Gather all lines in the records below that include the word "required".
-.-.-
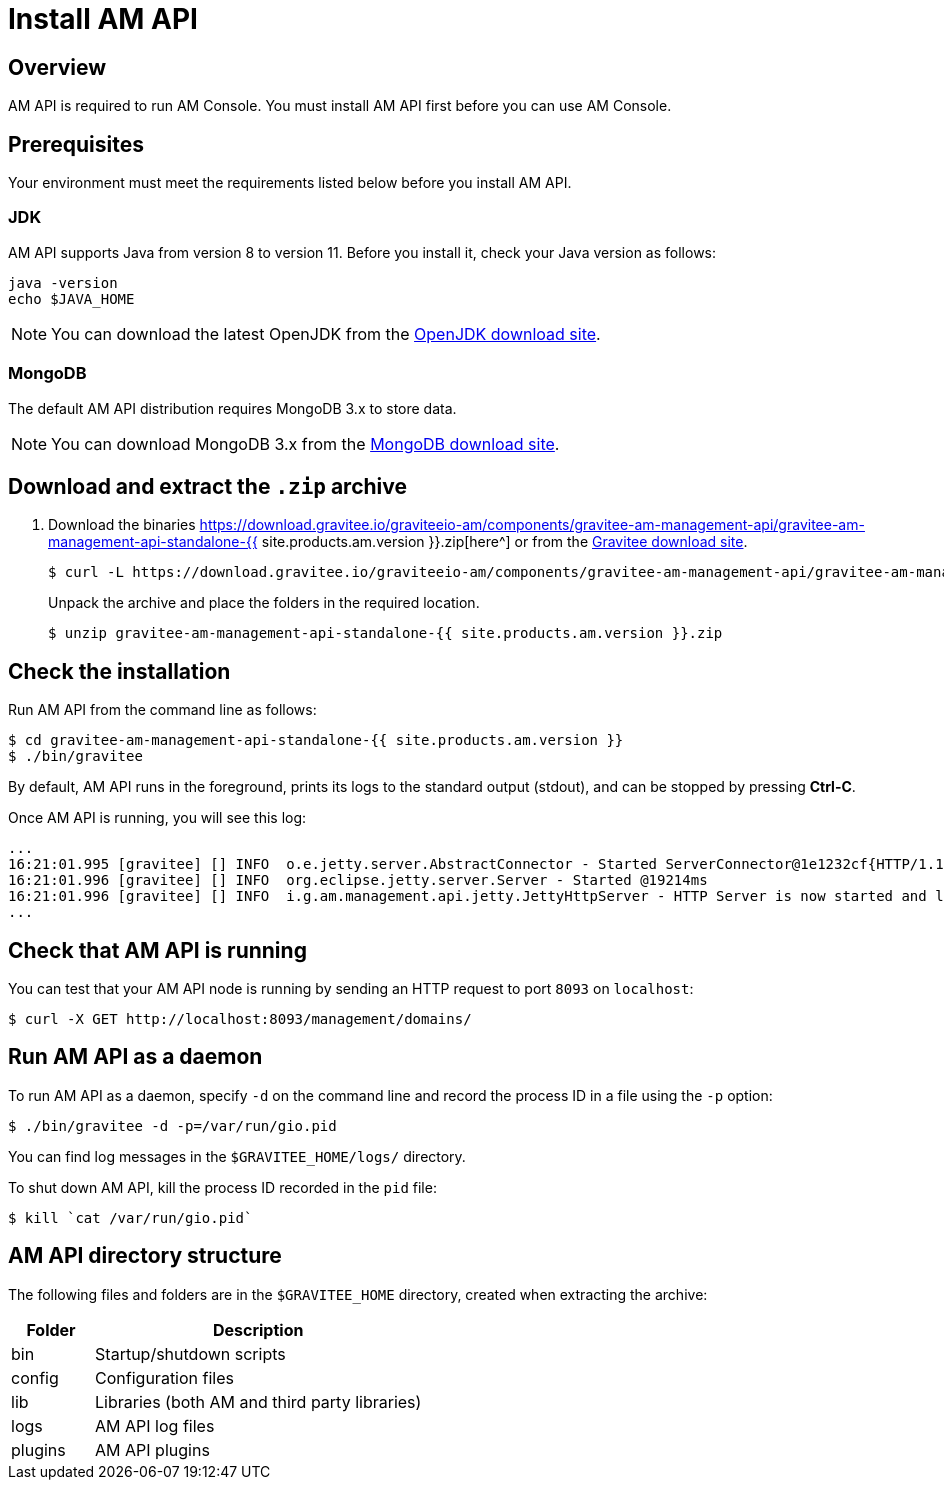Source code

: = Install AM API
:page-sidebar: am_3_x_sidebar
:page-permalink: am/current/am_installguide_management_api_install_zip.html
:page-folder: am/installation-guide
:page-layout: am
:page-description: Gravitee.io Access Management - Management API - Installation with .zip
:page-keywords: Gravitee.io, API Platform, API Management, API Gateway, oauth2, openid, documentation, manual, guide, reference, api

== Overview

AM API is required to run AM Console. You must install AM API first before you can use AM Console.

== Prerequisites

Your environment must meet the requirements listed below before you install AM API.

=== JDK

AM API supports Java from version 8 to version 11. Before you install it, check your Java version as follows:

[source,bash]
----
java -version
echo $JAVA_HOME
----

NOTE: You can download the latest OpenJDK from the https://jdk.java.net/archive/[OpenJDK download site^].

=== MongoDB

The default AM API distribution requires MongoDB 3.x to store data.

NOTE: You can download MongoDB 3.x from the https://www.mongodb.org/downloads#production[MongoDB download site^].

== Download and extract the `.zip` archive

. Download the binaries https://download.gravitee.io/graviteeio-am/components/gravitee-am-management-api/gravitee-am-management-api-standalone-{{ site.products.am.version }}.zip[here^] or from the https://gravitee.io/downloads/access-management[Gravitee download site^].
+
[source,bash]
[subs="attributes"]
$ curl -L https://download.gravitee.io/graviteeio-am/components/gravitee-am-management-api/gravitee-am-management-api-standalone-{{ site.products.am.version }}.zip -o gravitee-am-management-api-standalone-{{ site.products.am.version }}.zip
+
Unpack the archive and place the folders in the required location.
+
[source,bash]
[subs="attributes"]
$ unzip gravitee-am-management-api-standalone-{{ site.products.am.version }}.zip

== Check the installation

Run AM API from the command line as follows:

[source,bash]
----
$ cd gravitee-am-management-api-standalone-{{ site.products.am.version }}
$ ./bin/gravitee
----

By default, AM API runs in the foreground, prints its logs to the standard output (stdout), and can be stopped
by pressing *Ctrl-C*.

Once AM API is running, you will see this log:

[source,bash]
[subs="attributes"]
...
16:21:01.995 [gravitee] [] INFO  o.e.jetty.server.AbstractConnector - Started ServerConnector@1e1232cf{HTTP/1.1,[http/1.1]}{0.0.0.0:8093}
16:21:01.996 [gravitee] [] INFO  org.eclipse.jetty.server.Server - Started @19214ms
16:21:01.996 [gravitee] [] INFO  i.g.am.management.api.jetty.JettyHttpServer - HTTP Server is now started and listening on port 8093
...

== Check that AM API is running

You can test that your AM API node is running by sending an HTTP request to port `8093` on `localhost`:

[source,bash]
----
$ curl -X GET http://localhost:8093/management/domains/
----

== Run AM API as a daemon

To run AM API as a daemon, specify `-d` on the command line and record the process ID in a file using the `-p` option:

[source,bash]
----
$ ./bin/gravitee -d -p=/var/run/gio.pid
----

You can find log messages in the `$GRAVITEE_HOME/logs/` directory.

To shut down AM API, kill the process ID recorded in the `pid` file:

[source,bash]
----
$ kill `cat /var/run/gio.pid`
----

== AM API directory structure

The following files and folders are in the `$GRAVITEE_HOME` directory, created when extracting the archive:

[width="100%",cols="20%,80%",frame="topbot",options="header"]
|======================
|Folder    |Description
|bin       |Startup/shutdown scripts
|config    |Configuration files
|lib       |Libraries (both AM and third party libraries)
|logs      |AM API log files
|plugins   |AM API plugins
|======================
-.-.-
### RESPONSE FOR THIS EXERCISE
AM API is required to run AM Console. You must install AM API first before you can use AM Console.
Unpack the archive and place the folders in the required location.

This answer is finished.